On the contrary, this is the case I care about! Two different definitions
of the same function.
Allow me to suggest a structural hash of the statements, then, instead of
dumping the entire preprocessor history.
But I am suggesting a structural hash of the statements!
Consider a system that produces a structural hash of the statements. We
should do this with something that behaves similarly to the StmtProfiler,
but with specialized handling for things like labels and global variables.
Suppose we get a hash for each function, and emit a table of hashed
function name to hashed AST. Great! The basis of an ODR checker.
But can we do better? Instead of storing a hash for each function, we can
group them (such that we produce a single hash for more than one function),
for instance by class they're in when the methods were written in the body?

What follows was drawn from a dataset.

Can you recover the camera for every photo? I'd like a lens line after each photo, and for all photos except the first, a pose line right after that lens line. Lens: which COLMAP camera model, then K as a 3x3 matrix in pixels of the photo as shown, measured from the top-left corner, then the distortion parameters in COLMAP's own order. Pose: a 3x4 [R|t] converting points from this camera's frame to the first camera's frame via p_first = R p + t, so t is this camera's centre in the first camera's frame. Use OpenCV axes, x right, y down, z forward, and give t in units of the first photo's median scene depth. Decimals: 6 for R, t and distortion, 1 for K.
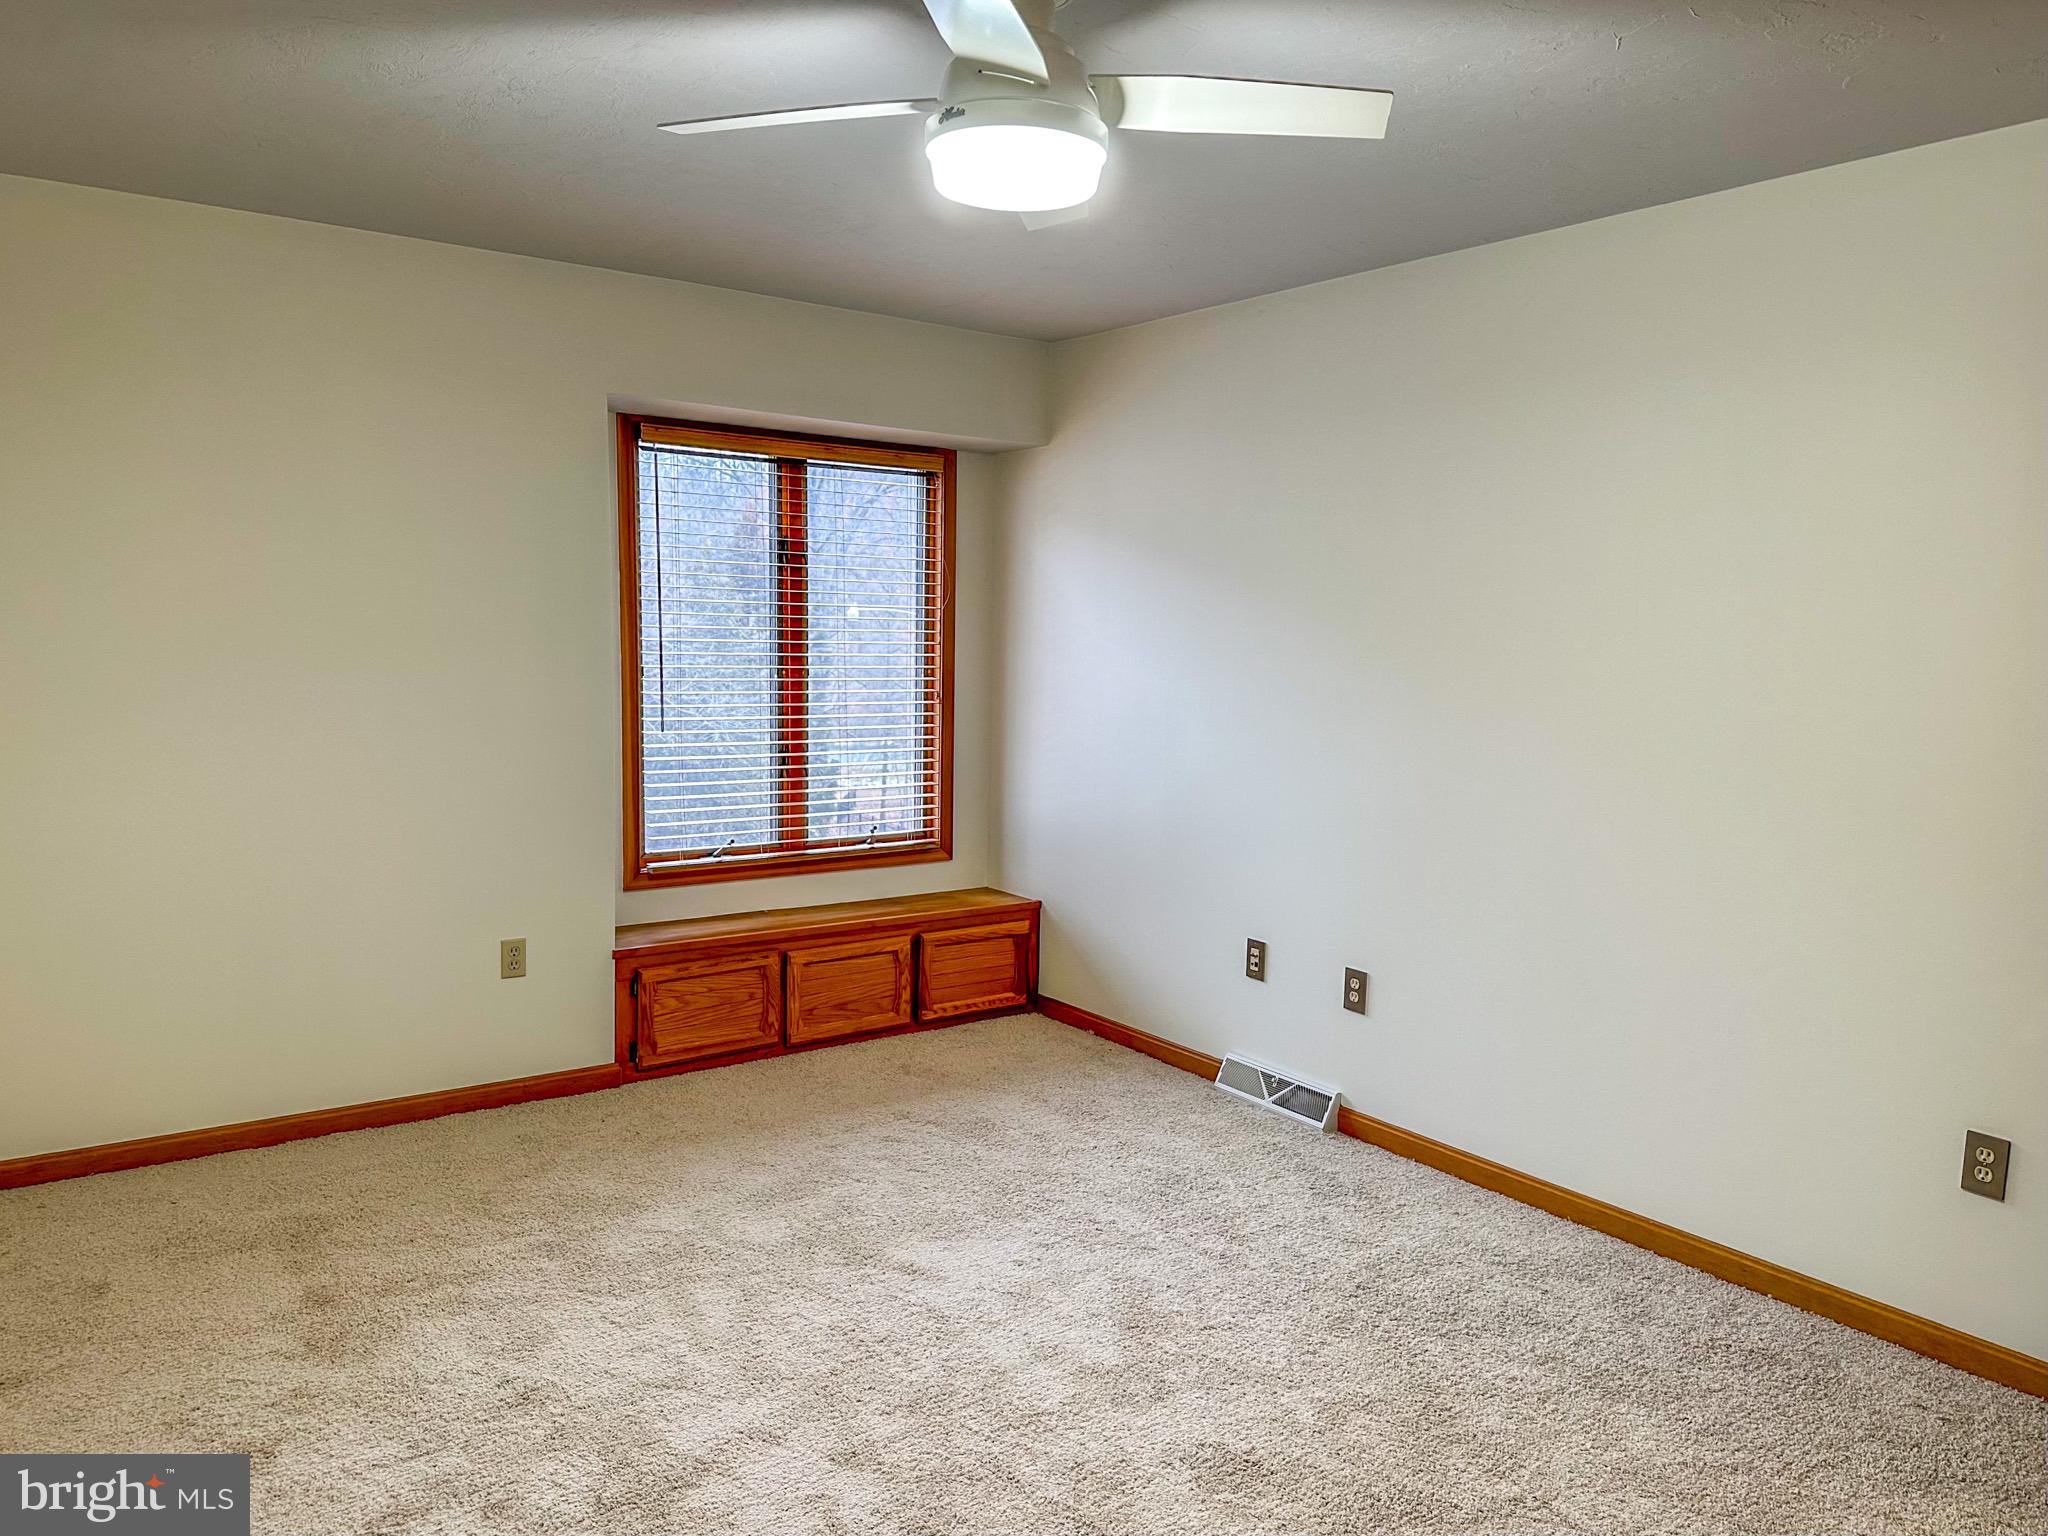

What I proposed is to have a single has for each top-level-declaration and
all of its lexically-included contents, dramatically reducing the number of
hashes we need to store. The tradeoff is that we can't quickly map from
symbol-name to an entry in the ODR table. That in turn means need to check
all ODR entries in a .o if we bring in any symbol from that .o file (we
can't just check the individual function because it may not have been
You were asking why we should hash things when we could just store the
source code. I don't see how storing the text of the .cc would be better
than storing a condensed version of the changes we care about (the
preprocessor history). It's a strict subset, and if we really care, we can
shrink it further by being clever (collapse multiple changes between the
start of two top-level-decls, don't include changes in macros that weren't
expanded during the parse of the body of a top-level-decl). The sort of
output I'm expecting would be along the lines of "a.o was produced with
_DEBUG while b.o was produced with NDEBUG".